BANGKOK (AP)--A 75-year-old retired professor who got a seven-year prison sentence for staging a solo democracy protest in military-ruled Myanmar says he was released early because he was "old and harmless." Prof. Salai Tun Than was arrested Nov. 29, 2001, for handing out flyers in front of City Hall in the capital Yangon calling for multiparty elections and goading the regime to "kill an old professor" and use the academic gown he was wearing as a "shroud for my dead body." The U.S.-educated agronomist was released Sunday along with 17 other political prisoners as international criticism mounted on Myanmar for holding as many as 1,200 such detainees and making little progress in dialogue to resolve the country's political stalemate with opposition leader Aung San Suu Kyi.

In a telephone interview Monday from Yangon, Tun Than was guarded in his remarks. If he is convicted of another offense, he must also serve the remainder of the seven-year sentence.

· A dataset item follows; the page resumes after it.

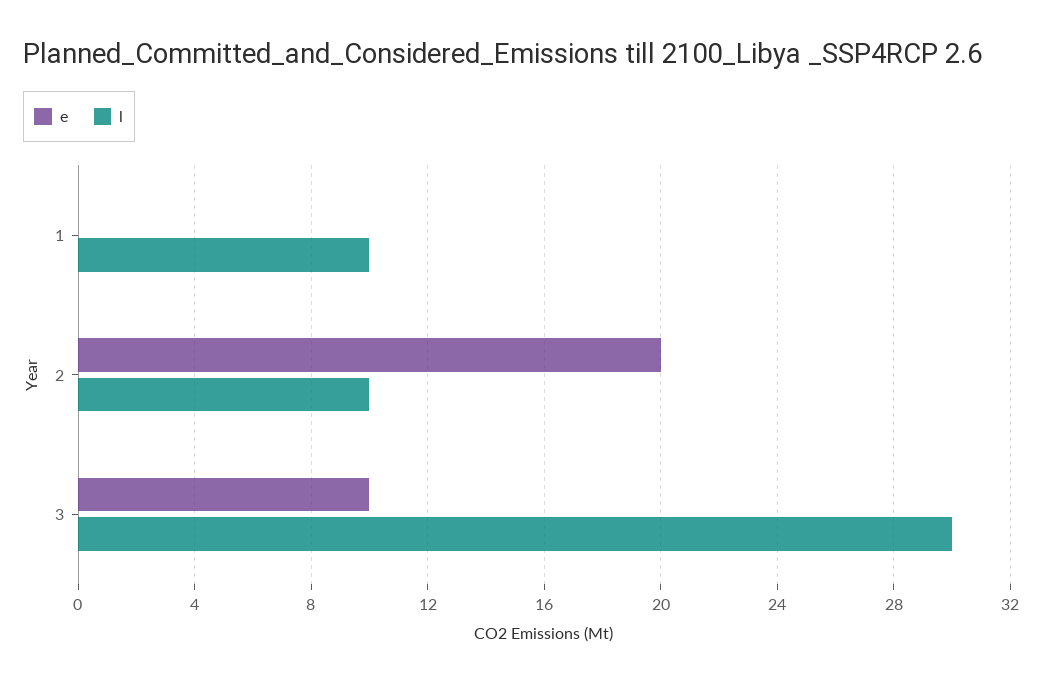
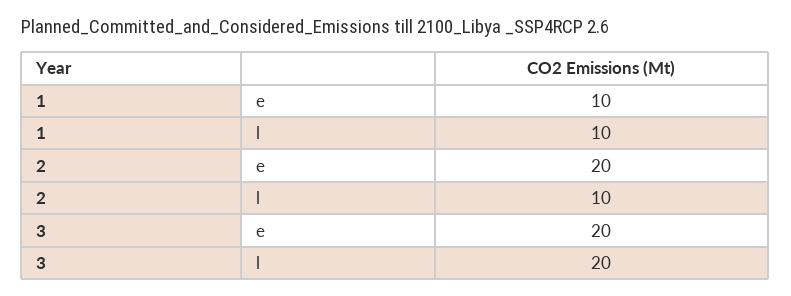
e, 1: 0 -> 10
e, 3: 10 -> 20
l, 3: 30 -> 20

He said he was freed because he was "old and harmless."

But he echoed his protest call: "The best thing when there is a political impasse is to hold multiparty elections," he said. Tun Than said he had fasted for two days in Insein Prison in late April, but stopped after authorities agreed to provide a proper toilet and a clock in his wing of the prison, and end the practice of forcing inmates to wear hoods when they are moved.

Teachers are traditionally venerated in Myanmar society. Tun Than was rector of Yezin University of Agriculture in central Myanmar until his retirement in 1990.

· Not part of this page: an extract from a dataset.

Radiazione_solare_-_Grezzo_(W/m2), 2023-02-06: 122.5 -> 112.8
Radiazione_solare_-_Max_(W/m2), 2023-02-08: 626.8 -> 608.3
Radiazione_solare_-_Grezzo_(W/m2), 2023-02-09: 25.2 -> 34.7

The military has ruled for 41 years, and gunned down thousands of people during a student-led uprising for democracy in 1988. Two years later, Suu Kyi's party won elections, but the military refused to hand over power. Political protests are now very rare and often quashed within minutes.

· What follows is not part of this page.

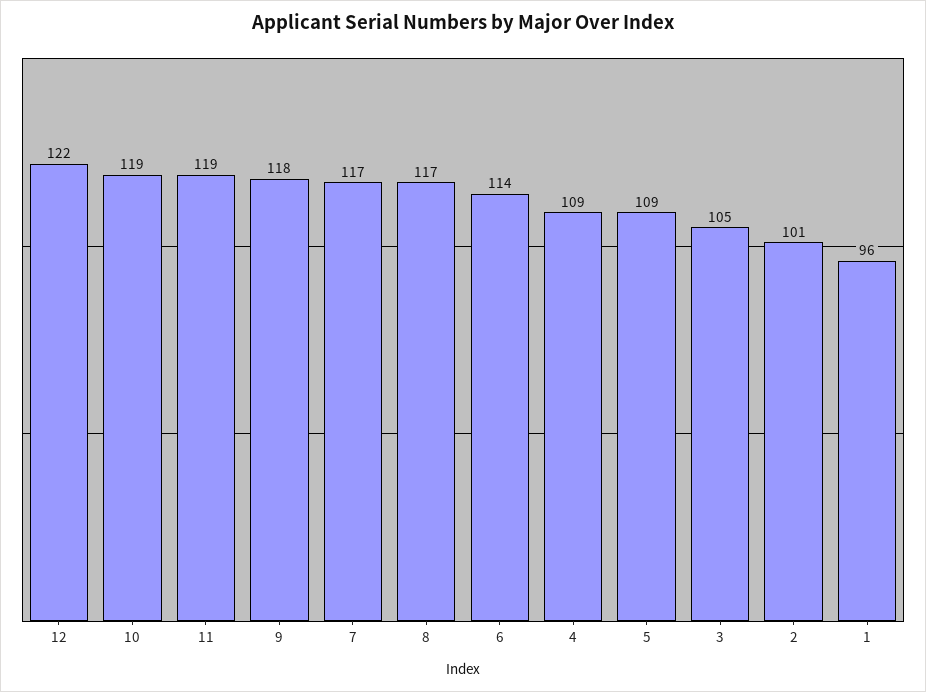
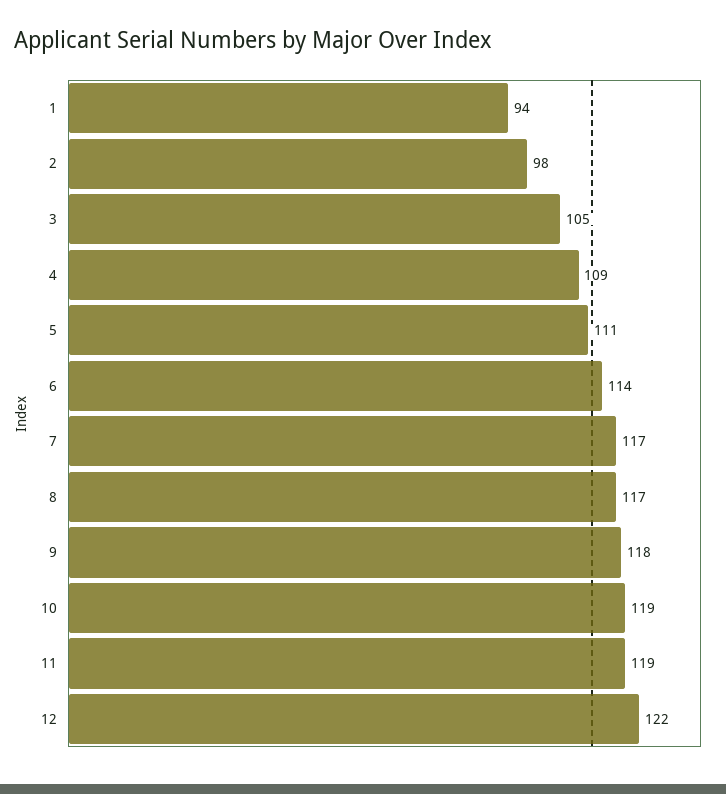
5: 109 -> 111
2: 101 -> 98
1: 96 -> 94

In his protest petition, Tun Than had written: "Of course, many potential intellectuals of our high schools and universities have already been killed. It is about time that you kill an old professor." But Tun Than said Monday that he had "no political motives" when he protested, but was interested in promoting development policy. Myanmar is one of Asia's poorest countries and the economy is in tatters. He said he has been suffering from an eye disease and that his eyesight wasn't very good. "I'm going to rest for the time being and recuperate, and then later on I'll go see my friends, whoever they are," he said. Tun Than, from Myanmar's Chin ethnic minority, holds degrees in agronomy >from both the University of Wisconsin-Madison and the University of Georgia in the U.S.. He thanked activists abroad - who included students at both universities - for staging protest campaigns demanding his release.